DESCRIÇÃO DO EXERCÍCIO. Prossiga, por favor, o texto sobre Eusébio em Bratislava a partir da última frase apresentada.

EXCERTO DA FONTE.
####################

O voo do pássaro, a força do rei e a desgraça do príncipe

"25 de Abril - um dia bonito para Portugal. Nove anos antes da liberdade, a Selecção Nacional dava, graças a um golo formidável de Eusébio, um passo gigante em direcção à fase final do Mundial de 1966. Mas perdia um dos grandes cavalheiros do Futebol - Fernando Mendes. Que sofre agora um momento triste da sua vida...

Brastilava teve nomes de mais. Presporok, Pressburgo, Pozsony, Posonium...
Nomes em excesso para uma cidade simples, embora bonita.
No dia 30 de Março de 2005, estive orgulhosamente no Estádio do Slovan, trabalhando para a Selecção Nacional que lutava pelo apuramento para o Campeonato do Mundo de 2006. Alguns dos elementos da equipa federativa foram destacados para um banco do outro lado relvado onde se encontrava o banco dos treinadores e suplentes.
Ao sair do túnel, acompanhei o meu bom amigo Eusébio em direcção a esse lugar a que nos destinaram. Foi arrepiante. As lágrimas vinham-se aos olhos. À medida que Eusébio ia contornando o relvado, os adeptos eslovacos de todas as idades, levantavam-se dos seus lugares e aplaudiam-no gritando o seu nome.

####################

REGISTOS EXTRAÍDOS.

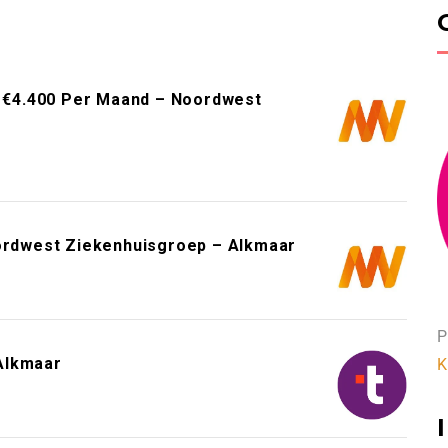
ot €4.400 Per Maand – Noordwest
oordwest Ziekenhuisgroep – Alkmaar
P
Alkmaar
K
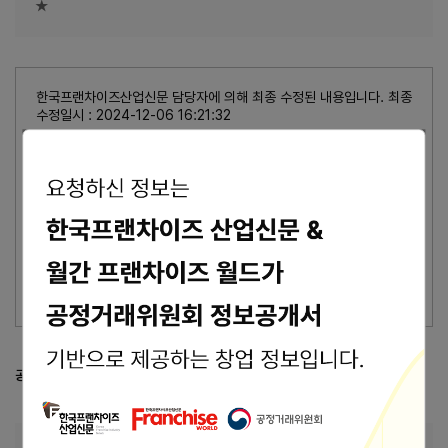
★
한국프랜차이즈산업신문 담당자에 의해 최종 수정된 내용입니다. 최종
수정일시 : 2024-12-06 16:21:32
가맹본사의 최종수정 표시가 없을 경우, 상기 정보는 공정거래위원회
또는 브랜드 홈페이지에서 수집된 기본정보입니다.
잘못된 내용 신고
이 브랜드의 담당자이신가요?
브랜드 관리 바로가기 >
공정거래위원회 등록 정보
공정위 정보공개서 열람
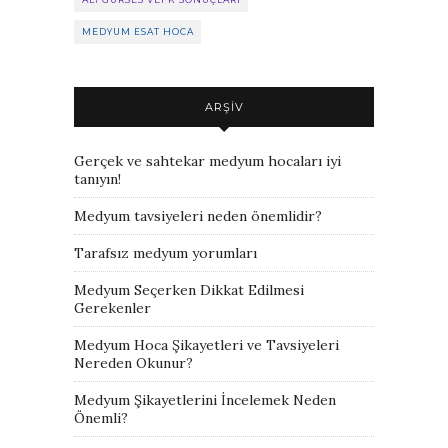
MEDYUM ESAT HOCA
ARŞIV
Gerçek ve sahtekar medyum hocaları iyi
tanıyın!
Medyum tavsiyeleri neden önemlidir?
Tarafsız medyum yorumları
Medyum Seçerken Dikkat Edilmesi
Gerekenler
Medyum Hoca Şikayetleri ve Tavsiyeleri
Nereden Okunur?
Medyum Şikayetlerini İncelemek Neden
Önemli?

####################

RESPOSTA FINAL.
Estávamos em Março de 2005. Quarenta anos antes, Eusébio calara todas as gargantas que agora se histerizavam.
E é aí que me cabe falar de Fernando Mendes. Um senhor, um adversário digno e respeitador, um homem de que me orgulho chamar amigo. Beirão de Seia, durante tantas e tantas épocas jogador do Sporting, vencedor da Taça das Taças, depois treinador e campeão como treinador.
Em 1965 era titular da grande Selecção Nacional que lutava por um lugar na fase final do Campeonato do Mundo de Inglaterra.
Era um dos indiscutíveis!
Nessa tarde em Brastilava, 25 de Abril, Portugal entrou em campo com José Pereira; Festa, Germano «cap», José Carlos e Hilário; Coluna e Fernando Mendes; José Augusto, Eusébio, Torres e Simões.
Caiu uma tempestade sobre o Slovan Stadium. Chuva copiosa, vento incessante.
Os checos são fortes. Fortíssimos! Ainda vice-campeões do Mundo, com gente como Schroiff, Popluhar, Pluskal, Masny e, claro!, Josef Masopust.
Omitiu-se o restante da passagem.